Accessing the N values of PyTorch's Cross-Entropy loss function

45 Views Asked by At

I am trying to access specific values of PyTorch's Cross-Entropy loss function (torch.nn.functional.cross_entropy) that I believe are being calculated when the input is a vector of length N. I would like access to the vector of N individual loss values; not the mean or sum or whathaveyou as I believe is what is being returned.

From looking at the documentation, I tried setting "reduction = None"; however, it still returns a scalar value. The function's default setting is to return the mean.

Here is the error message:

Exception has occurred: IndexError

slice() cannot be applied to a 0-dim tensor.
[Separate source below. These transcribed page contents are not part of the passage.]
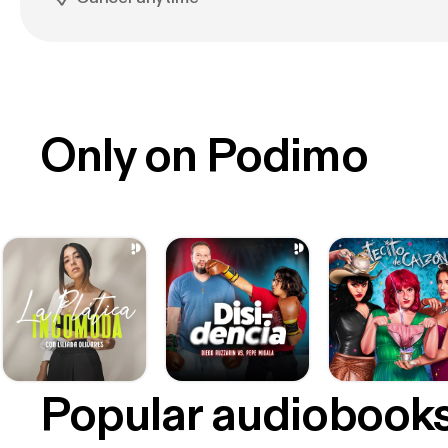
Only on Podimo
Popular audiobook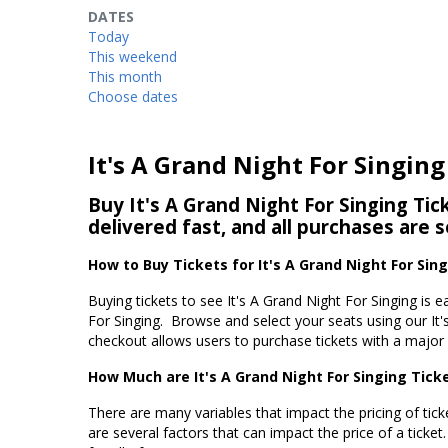
DATES
Today
This weekend
This month
Choose dates
It's A Grand Night For Singing
Buy It's A Grand Night For Singing Tic
delivered fast, and all purchases are 
How to Buy Tickets for It's A Grand Night For Sin
Buying tickets to see It's A Grand Night For Singing is 
For Singing. Browse and select your seats using our It'
checkout allows users to purchase tickets with a major c
How Much are It's A Grand Night For Singing Tick
There are many variables that impact the pricing of ticke
are several factors that can impact the price of a ticket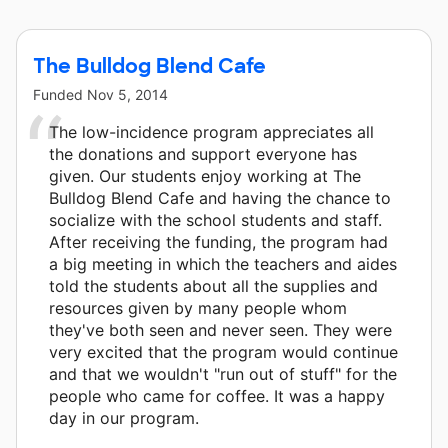
The Bulldog Blend Cafe
Funded
Nov 5, 2014
The low-incidence program appreciates all
the donations and support everyone has
given. Our students enjoy working at The
Bulldog Blend Cafe and having the chance to
socialize with the school students and staff.
After receiving the funding, the program had
a big meeting in which the teachers and aides
told the students about all the supplies and
resources given by many people whom
they've both seen and never seen. They were
very excited that the program would continue
and that we wouldn't "run out of stuff" for the
people who came for coffee. It was a happy
day in our program.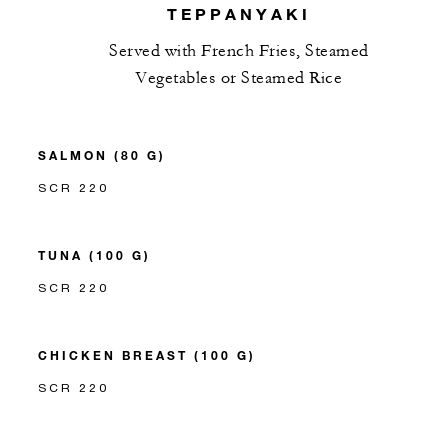
TEPPANYAKI
Served with French Fries, Steamed
Vegetables or Steamed Rice
SALMON (80 G)
SCR 220
TUNA (100 G)
SCR 220
CHICKEN BREAST (100 G)
SCR 220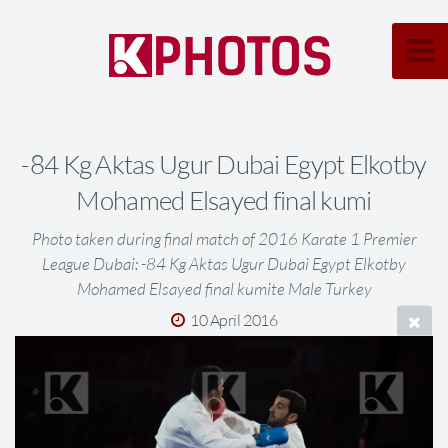
-84 Kg Aktas Ugur Dubai Egypt Elkotby
Mohamed Elsayed final kumi
Photo taken during final match of 2016 Karate 1 Premier
League Dubai: -84 Kg Aktas Ugur Dubai Egypt Elkotby
Mohamed Elsayed final kumite Male Turkey
10 April 2016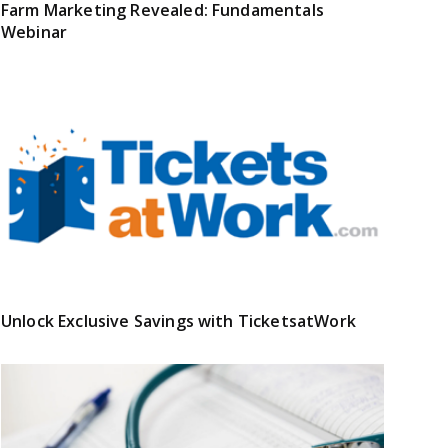
Farm Marketing Revealed: Fundamentals
Webinar
Unlock Exclusive Savings with TicketsatWork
IndexError: slice() cannot be applied to a 0-dim tensor.

Here's is the code snippet leading up to the error:

tMinusOne_loss = burnIn_model.loss(combined_tMinusOne_X, combined_tMinusOne_Y)
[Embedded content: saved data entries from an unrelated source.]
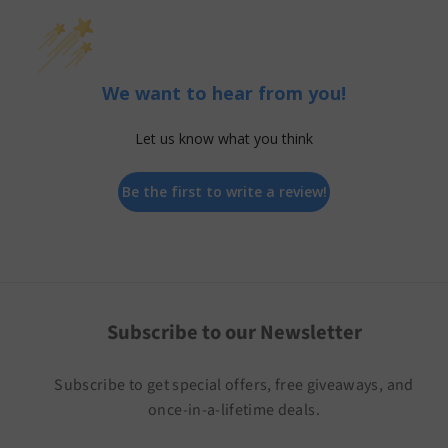
We want to hear from you!
Let us know what you think
Be the first to write a review!
Subscribe to our Newsletter
Subscribe to get special offers, free giveaways, and
once-in-a-lifetime deals.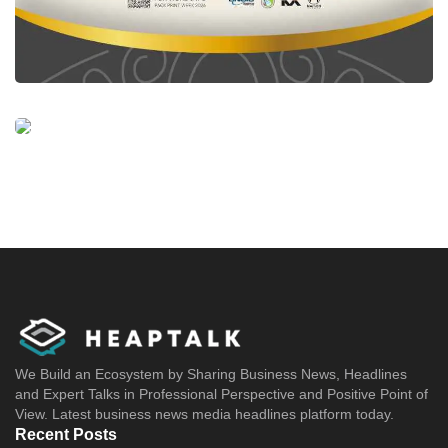
We Build an Ecosystem by Sharing Business News, Headlines
and Expert Talks in Professional Perspective and Positive Point of
View. Latest business news media headlines platform today.
Recent Posts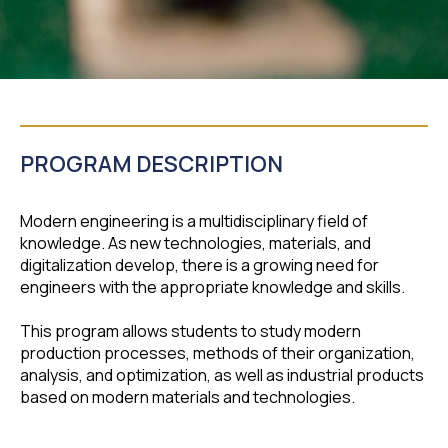
PROGRAM DESCRIPTION
Modern engineering is a multidisciplinary field of
knowledge. As new technologies, materials, and
digitalization develop, there is a growing need for
engineers with the appropriate knowledge and skills.
This program allows students to study modern
production processes, methods of their organization,
analysis, and optimization, as well as industrial products
based on modern materials and technologies.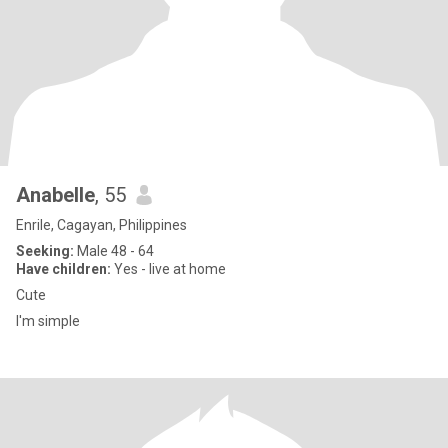
Anabelle
, 55
Enrile, Cagayan, Philippines
Seeking:
Male 48 - 64
Have children:
Yes - live at home
Cute
I'm simple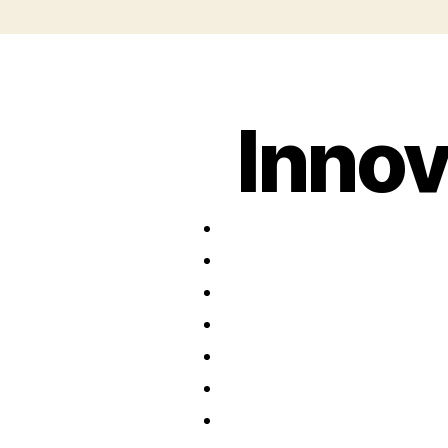
Innov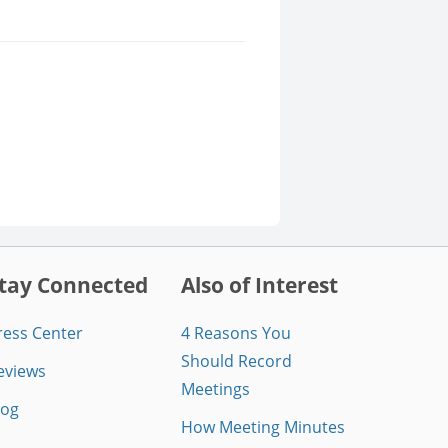
tay Connected
Also of Interest
ress Center
4 Reasons You
Should Record
eviews
Meetings
log
How Meeting Minutes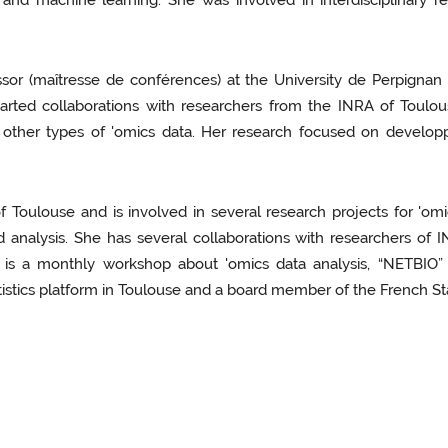
 and machine learning. She was involved in interdisciplinary r
essor (maîtresse de conférences) at the University de Perpig
started collaborations with researchers from the INRA of To
d other types of 'omics data. Her research focused on develop
 Toulouse and is involved in several research projects for 'omic
 analysis. She has several collaborations with researchers of 
ich is a monthly workshop about 'omics data analysis, “NETBIO
istics platform in Toulouse and a board member of the French Stat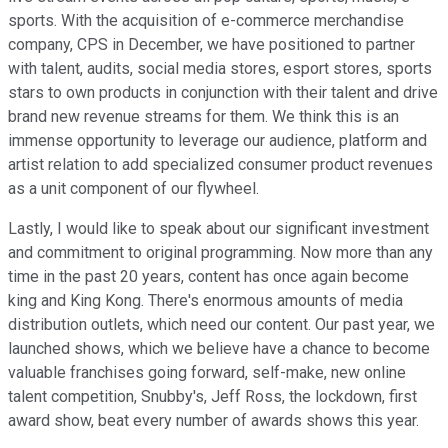
sports. With the acquisition of e-commerce merchandise
company, CPS in December, we have positioned to partner
with talent, audits, social media stores, esport stores, sports
stars to own products in conjunction with their talent and drive
brand new revenue streams for them. We think this is an
immense opportunity to leverage our audience, platform and
artist relation to add specialized consumer product revenues
as a unit component of our flywheel.
Lastly, I would like to speak about our significant investment
and commitment to original programming. Now more than any
time in the past 20 years, content has once again become
king and King Kong. There's enormous amounts of media
distribution outlets, which need our content. Our past year, we
launched shows, which we believe have a chance to become
valuable franchises going forward, self-make, new online
talent competition, Snubby's, Jeff Ross, the lockdown, first
award show, beat every number of awards shows this year.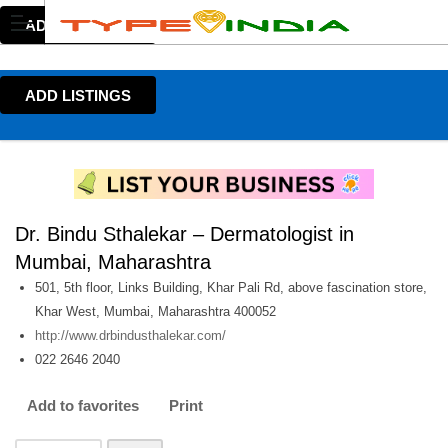
ADD LISTINGS
ADD LISTINGS
Dr. Bindu Sthalekar – Dermatologist in
Mumbai, Maharashtra
501, 5th floor, Links Building, Khar Pali Rd, above fascination store,
Khar West, Mumbai, Maharashtra 400052
http://www.drbindusthalekar.com/
022 2646 2040
Add to favorites
Print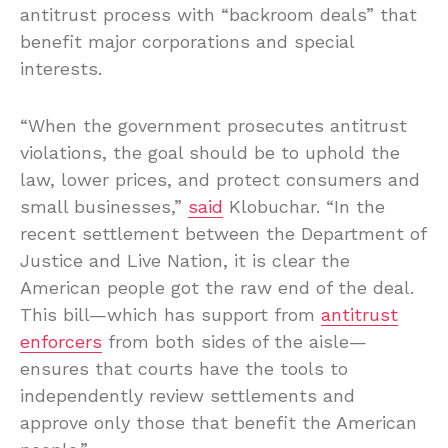
antitrust process with “backroom deals” that
benefit major corporations and special
interests.
“When the government prosecutes antitrust
violations, the goal should be to uphold the
law, lower prices, and protect consumers and
small businesses,”
said
Klobuchar. “In the
recent settlement between the Department of
Justice and Live Nation, it is clear the
American people got the raw end of the deal.
This bill—which has support from
antitrust
enforcers
from both sides of the aisle—
ensures that courts have the tools to
independently review settlements and
approve only those that benefit the American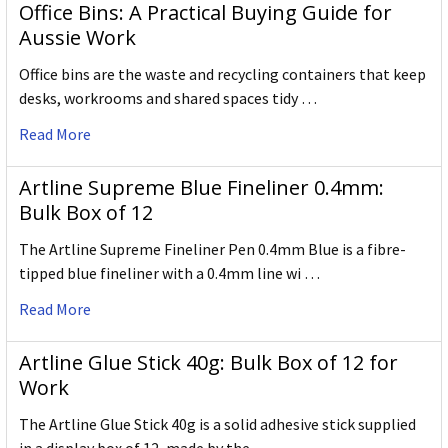
Office Bins: A Practical Buying Guide for
Aussie Work
Office bins are the waste and recycling containers that keep
desks, workrooms and shared spaces tidy …
Read More
Artline Supreme Blue Fineliner 0.4mm:
Bulk Box of 12
The Artline Supreme Fineliner Pen 0.4mm Blue is a fibre-
tipped blue fineliner with a 0.4mm line wi …
Read More
Artline Glue Stick 40g: Bulk Box of 12 for
Work
The Artline Glue Stick 40g is a solid adhesive stick supplied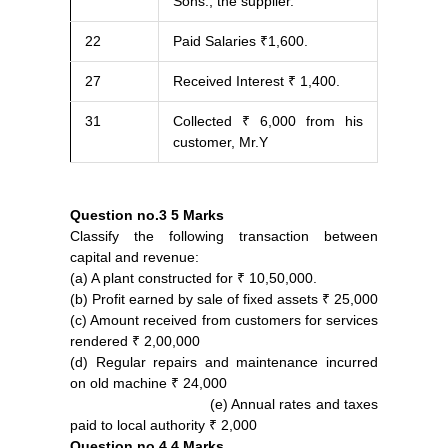
Sons., the supplier.
22
Paid Salaries ₹1,600.
27
Received Interest ₹ 1,400.
31
Collected ₹ 6,000 from his
customer, Mr.Y
Question no.3
5 Marks
Classify the following transaction between
capital and revenue:
(a) A plant constructed for ₹ 10,50,000.
(b) Profit earned by sale of fixed assets ₹ 25,000
(c) Amount received from customers for services
rendered ₹ 2,00,000
(d) Regular repairs and maintenance incurred
on old machine ₹ 24,000
(e) Annual rates and taxes
paid to local authority ₹ 2,000
Question no.4
4 Marks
print("tMinusOne_loss:", tMinusOne_loss)

tMinusOne_first_loss = tMinusOne_loss[ :len(combined_tMinusOne_X_first)]

Here is what is printed out from the print line right before the error occurs:

tMinusOne_loss: tensor(0.3171, grad_fn=<NllLossBackward0>)

Thank you!

1

There are 1 best solutions below

1
Karl On

If I'm understanding the problem correctly, you are computing the cross entropy loss of a vector of size (N) or (1, N) (ie a single item, not a batch). In this case, there is only one expected loss value. CrossEntropyLoss produces one value per item in the batch.

loss = nn.CrossEntropyLoss(reduction='none')

n_classes = 5
batch_size = 3
input = torch.randn(batch_size, n_classes)
target = torch.empty(batch_size, dtype=torch.long).random_(n_classes)
output = loss(input, target)
output.shape
> torch.Size([3]) # output is one value for each item in the batch

batch_size = 1
input = torch.randn(batch_size, n_classes)
target = torch.empty(batch_size, dtype=torch.long).random_(n_classes)
output = loss(input, target)
output.shape
> torch.Size([1]) # output is one value for each item in the batch

Cross entropy is computed as the negative log prob of the expected class. Since there is only one target class per item, there is only one loss value per item.

loss = nn.CrossEntropyLoss(reduction='none')

n_classes = 5
batch_size = 1
input = torch.randn(batch_size, n_classes)
target = torch.empty(batch_size, dtype=torch.long).random_(n_classes)

loss_value = loss(input, target)

log_probs = nn.functional.log_softmax(input, dim=-1)

torch.allclose(-log_probs[:, target], loss_value) # CE loss is the same as negative log prob of expected class 
> True